Databricks

Ossian · ‎07-21-2021

I am running a java/jar Structured Streaming job on a single node cluster (Databricks runtime 8.3). The job contains a single query which reads records from multiple Azure Event Hubs using Spark Kafka functionality and outputs results to a mssql database on Azure using a foreachBatch sink. When not started from any previous checkpoint, the job usually runs for 12-14 hours before stopping. The job will successfully restart from a checkpoint after it has died and has been observed to run for 19 hours before stopping again. Why is does my job halt?

According to the logs, before the job stops the driver seems to first spontaneously attempt a restart (I can't find anything in the logs before this point which would indicate that a restart was going to happen):

21/07/21 01:30:12 INFO StaticConf$: DB_HOME: /databricks
21/07/21 01:30:14 INFO DriverDaemon$: Current JVM Version 1.8.0_282
21/07/21 01:30:14 INFO DriverDaemon$: ========== driver starting up ==========
21/07/21 01:30:14 INFO DriverDaemon$: Java: Azul Systems, Inc. 1.8.0_282
21/07/21 01:30:14 INFO DriverDaemon$: OS: Linux/amd64 5.4.0-1051-azure
21/07/21 01:30:14 INFO DriverDaemon$: CWD: /databricks/driver
...

This is then followed by logging of the spark configuration and so on.

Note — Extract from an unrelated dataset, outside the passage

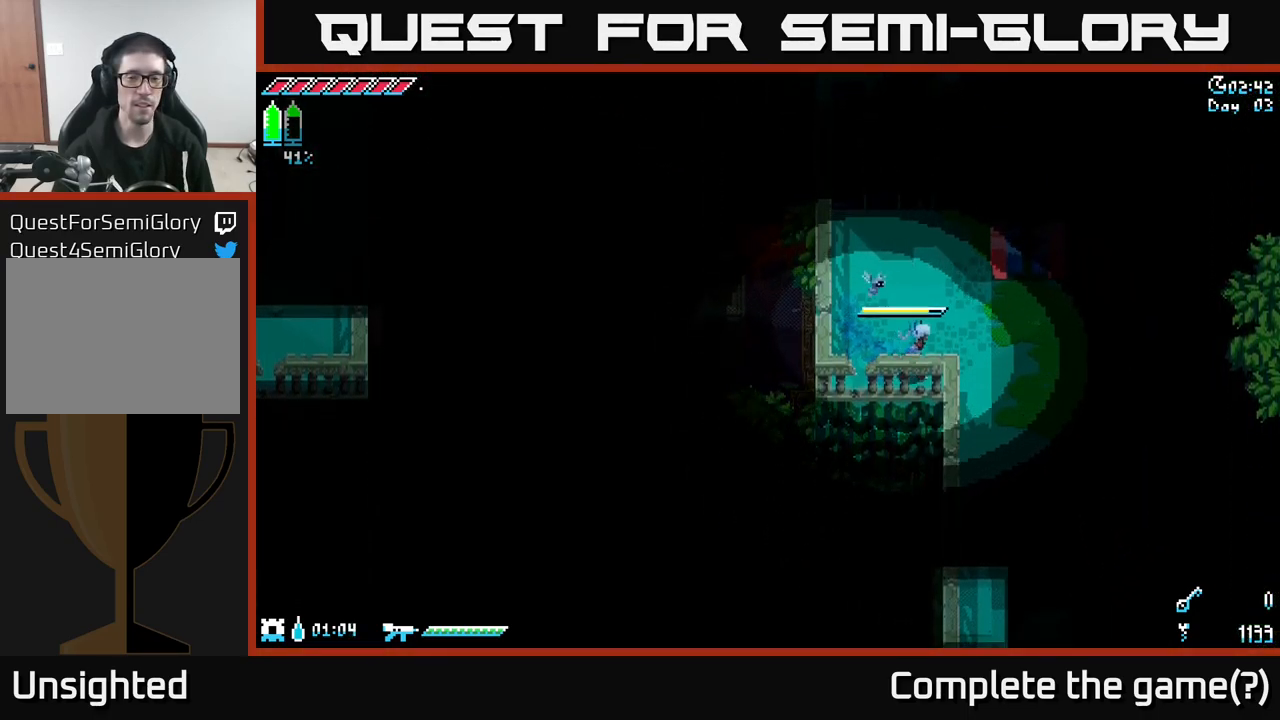
{"buttons": ["X"], "left_stick": "down", "right_stick": "center", "events": [[283, "left_stick", "down"]]}
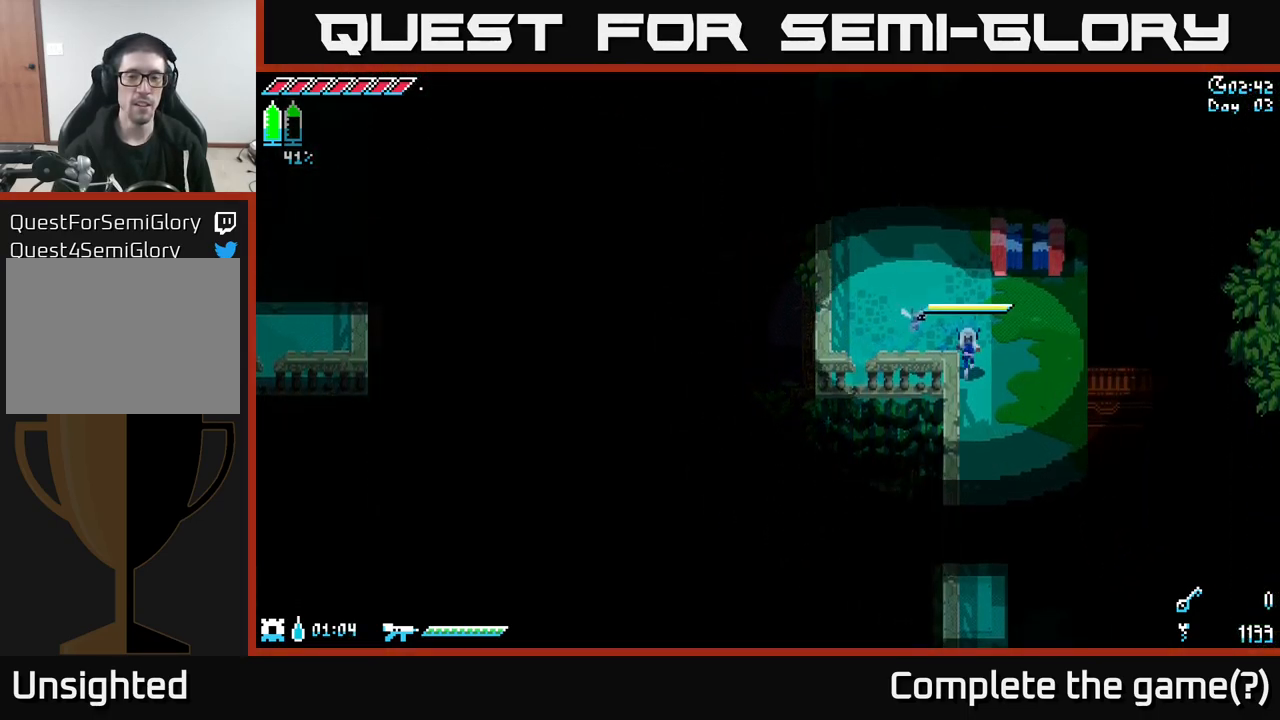
{"buttons": ["X"], "left_stick": "down", "right_stick": "center", "events": [[67, "left_stick", "down-right"], [249, "left_stick", "down"]]}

After a few seconds we then get

21/07/21 01:30:47 ERROR RShell: Failed to evaluate init script at path '/local_disk0/tmp/_CleanRShell.r1768656956904795188resource.r'
21/07/21 01:30:47 ERROR RDriverLocal: Starting R interpreter failed.
com.databricks.backend.daemon.driver.RDriverLocal$RProcessFatalException
        at com.databricks.backend.daemon.driver.RShell.$anonfun$new$1(RShell.scala:57)
        at scala.collection.immutable.List.foreach(List.scala:392)
        at com.databricks.backend.daemon.driver.RShell.<init>(RShell.scala:50)
        at com.databricks.backend.daemon.driver.RDriverLocal.init(RDriverLocal.scala:631)
        at com.databricks.backend.daemon.driver.RDriverLocal$.init(RDriverLocal.scala:1078)
        at com.databricks.backend.daemon.driver.RDriverWrapper.instantiateDriver(DriverWrapper.scala:819)
        at com.databricks.backend.daemon.driver.DriverWrapper.setupRepl(DriverWrapper.scala:331)
        at com.databricks.backend.daemon.driver.DriverWrapper.run(DriverWrapper.scala:220)
        at java.lang.Thread.run(Thread.java:748)

followed by some more related errors.

The job jar is successfully re-attached to the restarted cluster according to the logs, however the job does not seem to restart since the cluster then goes down after my configured cluster "Terminate after" setting of one hour. I have not configured automatic job restarts to debug this problem more easily.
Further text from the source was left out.